(TO-DO ITEM) Reproduce word for word the part of the data that opens with the line containing "Tim Linden said" and closes with the line containing "Photo/Gila Valley Central", including both of those lines.

(Collected data)
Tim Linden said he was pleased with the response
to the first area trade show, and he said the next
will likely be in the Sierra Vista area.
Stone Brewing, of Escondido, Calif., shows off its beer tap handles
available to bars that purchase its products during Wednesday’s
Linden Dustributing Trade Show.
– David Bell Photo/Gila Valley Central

...

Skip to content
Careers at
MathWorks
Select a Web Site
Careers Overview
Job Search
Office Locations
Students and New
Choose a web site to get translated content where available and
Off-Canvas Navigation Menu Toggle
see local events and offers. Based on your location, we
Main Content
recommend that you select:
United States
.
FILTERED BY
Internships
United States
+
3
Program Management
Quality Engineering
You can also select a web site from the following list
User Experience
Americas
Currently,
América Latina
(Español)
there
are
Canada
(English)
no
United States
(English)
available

(ANSWER BELOW)
Tim Linden said he was pleased with the response
to the first area trade show, and he said the next
will likely be in the Sierra Vista area.
Stone Brewing, of Escondido, Calif., shows off its beer tap handles
available to bars that purchase its products during Wednesday’s
Linden Dustributing Trade Show.
– David Bell Photo/Gila Valley Central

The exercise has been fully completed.